### Extracted data entries
"""
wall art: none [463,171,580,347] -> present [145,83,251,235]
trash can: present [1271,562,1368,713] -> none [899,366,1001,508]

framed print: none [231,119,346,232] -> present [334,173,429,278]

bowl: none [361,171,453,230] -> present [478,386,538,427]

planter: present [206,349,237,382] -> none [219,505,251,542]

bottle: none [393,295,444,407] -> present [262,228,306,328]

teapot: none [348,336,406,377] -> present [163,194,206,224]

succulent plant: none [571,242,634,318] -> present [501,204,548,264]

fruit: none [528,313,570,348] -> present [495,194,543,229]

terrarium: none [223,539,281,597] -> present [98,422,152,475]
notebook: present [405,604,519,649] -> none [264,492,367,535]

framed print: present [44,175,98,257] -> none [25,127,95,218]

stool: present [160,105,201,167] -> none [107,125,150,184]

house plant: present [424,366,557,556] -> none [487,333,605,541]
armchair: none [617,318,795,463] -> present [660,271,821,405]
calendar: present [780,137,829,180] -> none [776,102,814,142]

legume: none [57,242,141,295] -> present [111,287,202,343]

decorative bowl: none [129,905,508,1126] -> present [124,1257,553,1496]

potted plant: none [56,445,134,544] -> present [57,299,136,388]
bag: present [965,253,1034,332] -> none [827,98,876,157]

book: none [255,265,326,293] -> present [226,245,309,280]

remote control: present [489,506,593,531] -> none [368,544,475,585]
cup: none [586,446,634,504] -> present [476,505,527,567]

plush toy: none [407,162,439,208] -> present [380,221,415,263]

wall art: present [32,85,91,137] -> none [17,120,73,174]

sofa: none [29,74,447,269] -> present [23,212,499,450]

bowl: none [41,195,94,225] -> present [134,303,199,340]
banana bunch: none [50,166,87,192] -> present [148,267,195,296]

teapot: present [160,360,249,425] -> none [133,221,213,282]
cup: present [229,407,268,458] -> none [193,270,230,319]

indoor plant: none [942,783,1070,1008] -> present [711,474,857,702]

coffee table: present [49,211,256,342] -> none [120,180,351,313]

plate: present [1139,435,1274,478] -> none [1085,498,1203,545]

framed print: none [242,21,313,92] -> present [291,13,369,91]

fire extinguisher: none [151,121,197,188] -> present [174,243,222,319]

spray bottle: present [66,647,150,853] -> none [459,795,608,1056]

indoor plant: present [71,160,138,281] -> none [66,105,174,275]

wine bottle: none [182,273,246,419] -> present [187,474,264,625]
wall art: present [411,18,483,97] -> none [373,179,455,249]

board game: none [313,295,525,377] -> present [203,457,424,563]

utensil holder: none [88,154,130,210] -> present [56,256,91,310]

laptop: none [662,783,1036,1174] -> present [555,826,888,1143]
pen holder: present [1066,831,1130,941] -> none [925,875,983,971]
"""
### What the exercise asks
Set down, please, the lines from the line holding "plate: present [1139,435,1274,478]" through the final line of the data, exactly and with nothing added.

### Answer to the problem
plate: present [1139,435,1274,478] -> none [1085,498,1203,545]

framed print: none [242,21,313,92] -> present [291,13,369,91]

fire extinguisher: none [151,121,197,188] -> present [174,243,222,319]

spray bottle: present [66,647,150,853] -> none [459,795,608,1056]

indoor plant: present [71,160,138,281] -> none [66,105,174,275]

wine bottle: none [182,273,246,419] -> present [187,474,264,625]
wall art: present [411,18,483,97] -> none [373,179,455,249]

board game: none [313,295,525,377] -> present [203,457,424,563]

utensil holder: none [88,154,130,210] -> present [56,256,91,310]

laptop: none [662,783,1036,1174] -> present [555,826,888,1143]
pen holder: present [1066,831,1130,941] -> none [925,875,983,971]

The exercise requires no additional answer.